You know the area of a square is base times height.....in this case R squared divided by two gets our triangle, and 4 times that for the entire polygon.

Area =(( (2^2)(R^2) )/ 2) + ...next polygons...

The base of the triangle sitting on top of the triangle that is part of the big square is just half of the old hypotenuse we just found a second ago....R times the square root of 2.

So side B for this triangle is R times the square root of 2 all divided by 2.

We'll refer to that as B.

The other leg of this new triangle, leg A, is at present unstated. Notice, however, that there is another right triangle that has half the area in the original 45-45-90 triangle. It is kinda flipped with it's hypotenuse as the radius of the circle. Well, we already know that it's hypotenuse is R, and one of it's sides is just half of the 45-45-90's hypotenuse...this is side B of the new triangle, too. Now we can find the other leg (actually it is obvious in this special case....but a couple polygons down the line, it would not have been so obvious because everything becomes a radical mess!). The other leg is the square root of all of R squared minus B squared. Now, this is the missing leg of that triangle, but as for the smallest leg of the new triangle--the one whose hypotenuse and side A are unknown--we can say that R minus the square root of all of R squared minus B squared is that side length....side A for the new triangle (the one piggy-backing on the 45-45-90).

With this knowledge, we can find the hypotenuse of that triangle, and simply multiply A and B and divide by 2 to get the area of the triangle. Multiply by the next power of two (with respect to whatever polygon that hypotenuse is a part of) and you've an area that is even closer to that of a circle...

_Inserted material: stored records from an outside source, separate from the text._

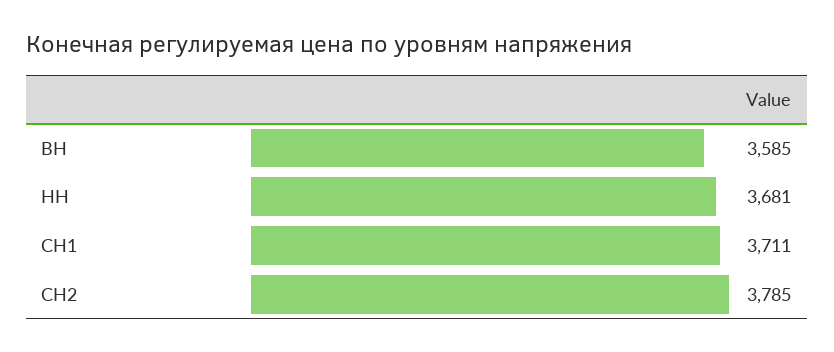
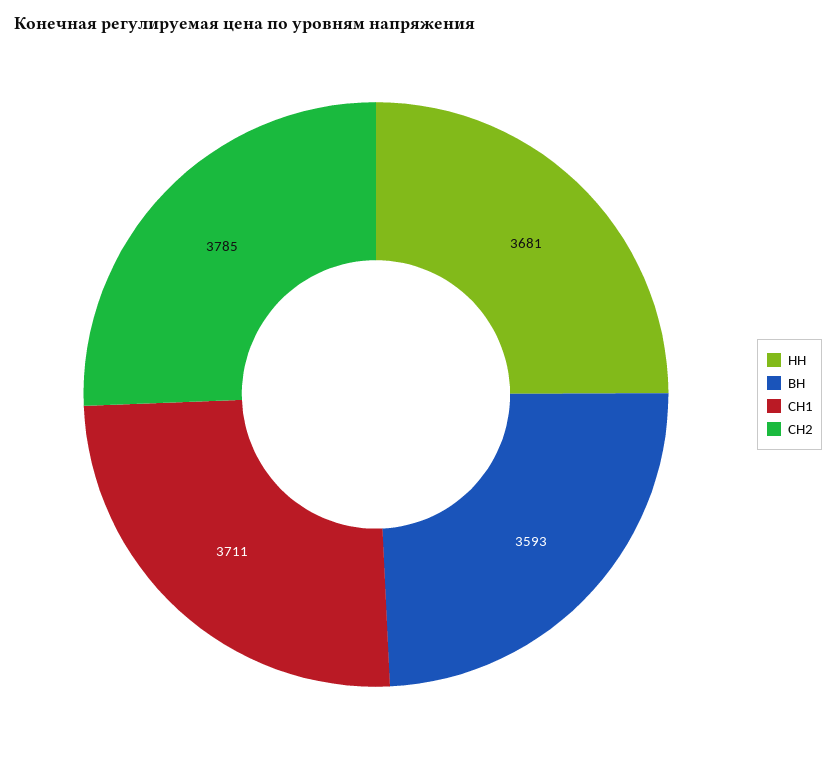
  {
-   "ВН": 3585,
+   "ВН": 3593,
    "НН": 3681,
    "СН1": 3711,
    "СН2": 3785
  }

Area ==( (2)(R^2) ) + ( (2)(R^2)(-1+sqrt(2)) + ...next polygons...

You can repeat this method to get closer and closer to the area of a circle, and if you assume R is one, closer and closer to a hand estimation of the elusive Pi constant.

Hope this helped!

##### Share on other sites
2pi = 3.142 x 2 thus the 1st bit is 6.284

whats the Radius? lets assume its 9cms so whats 9 Squared? thats 81

81 x 6.284 = 509 cms

Hmmm... I think I just worked out a Sphere?

nevermind' date=' I said my maths was crap! [/quote']

You appear to have magically input a '2' into the equation. A = pi r^2, not 2 pi r ^2.

The volume of a sphere is 4/3 pi r^3, the surface area is 4 pi r ^2.